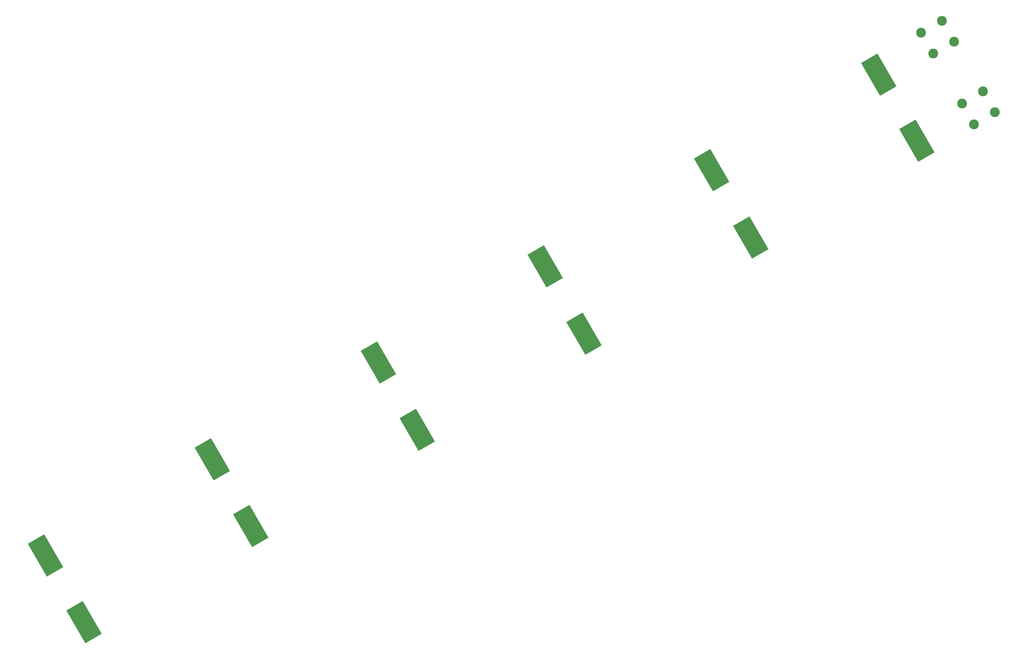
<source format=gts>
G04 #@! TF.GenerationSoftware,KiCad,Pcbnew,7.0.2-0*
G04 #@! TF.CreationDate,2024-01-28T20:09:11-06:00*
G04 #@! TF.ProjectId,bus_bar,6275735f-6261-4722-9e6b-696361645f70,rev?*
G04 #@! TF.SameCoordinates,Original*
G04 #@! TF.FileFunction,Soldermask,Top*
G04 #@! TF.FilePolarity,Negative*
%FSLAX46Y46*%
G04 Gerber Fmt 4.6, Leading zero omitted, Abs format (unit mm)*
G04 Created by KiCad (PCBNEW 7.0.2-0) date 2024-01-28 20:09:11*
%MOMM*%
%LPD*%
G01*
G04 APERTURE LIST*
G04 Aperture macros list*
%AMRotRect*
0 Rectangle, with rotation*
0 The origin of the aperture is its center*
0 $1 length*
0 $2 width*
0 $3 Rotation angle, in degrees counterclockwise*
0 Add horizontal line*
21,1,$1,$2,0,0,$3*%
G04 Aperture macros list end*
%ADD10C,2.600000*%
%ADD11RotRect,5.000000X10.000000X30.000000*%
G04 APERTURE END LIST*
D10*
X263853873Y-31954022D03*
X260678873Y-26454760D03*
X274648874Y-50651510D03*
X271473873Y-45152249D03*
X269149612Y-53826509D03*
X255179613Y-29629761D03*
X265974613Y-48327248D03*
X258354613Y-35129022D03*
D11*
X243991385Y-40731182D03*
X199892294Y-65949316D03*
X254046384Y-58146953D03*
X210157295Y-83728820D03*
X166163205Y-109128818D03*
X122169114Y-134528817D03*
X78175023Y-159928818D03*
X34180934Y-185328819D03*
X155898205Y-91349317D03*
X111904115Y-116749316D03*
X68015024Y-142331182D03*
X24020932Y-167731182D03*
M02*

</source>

**Exercise requirements:** Give the entries back verbatim and omit the images.

**Written solution:**
<source format=gts>
G04 #@! TF.GenerationSoftware,KiCad,Pcbnew,7.0.2-0*
G04 #@! TF.CreationDate,2024-01-28T20:09:11-06:00*
G04 #@! TF.ProjectId,bus_bar,6275735f-6261-4722-9e6b-696361645f70,rev?*
G04 #@! TF.SameCoordinates,Original*
G04 #@! TF.FileFunction,Soldermask,Top*
G04 #@! TF.FilePolarity,Negative*
%FSLAX46Y46*%
G04 Gerber Fmt 4.6, Leading zero omitted, Abs format (unit mm)*
G04 Created by KiCad (PCBNEW 7.0.2-0) date 2024-01-28 20:09:11*
%MOMM*%
%LPD*%
G01*
G04 APERTURE LIST*
G04 Aperture macros list*
%AMRotRect*
0 Rectangle, with rotation*
0 The origin of the aperture is its center*
0 $1 length*
0 $2 width*
0 $3 Rotation angle, in degrees counterclockwise*
0 Add horizontal line*
21,1,$1,$2,0,0,$3*%
G04 Aperture macros list end*
%ADD10C,2.600000*%
%ADD11RotRect,5.000000X10.000000X30.000000*%
G04 APERTURE END LIST*
D10*
X263853873Y-31954022D03*
X260678873Y-26454760D03*
X274648874Y-50651510D03*
X271473873Y-45152249D03*
X269149612Y-53826509D03*
X255179613Y-29629761D03*
X265974613Y-48327248D03*
X258354613Y-35129022D03*
D11*
X243991385Y-40731182D03*
X199892294Y-65949316D03*
X254046384Y-58146953D03*
X210157295Y-83728820D03*
X166163205Y-109128818D03*
X122169114Y-134528817D03*
X78175023Y-159928818D03*
X34180934Y-185328819D03*
X155898205Y-91349317D03*
X111904115Y-116749316D03*
X68015024Y-142331182D03*
X24020932Y-167731182D03*
M02*

</source>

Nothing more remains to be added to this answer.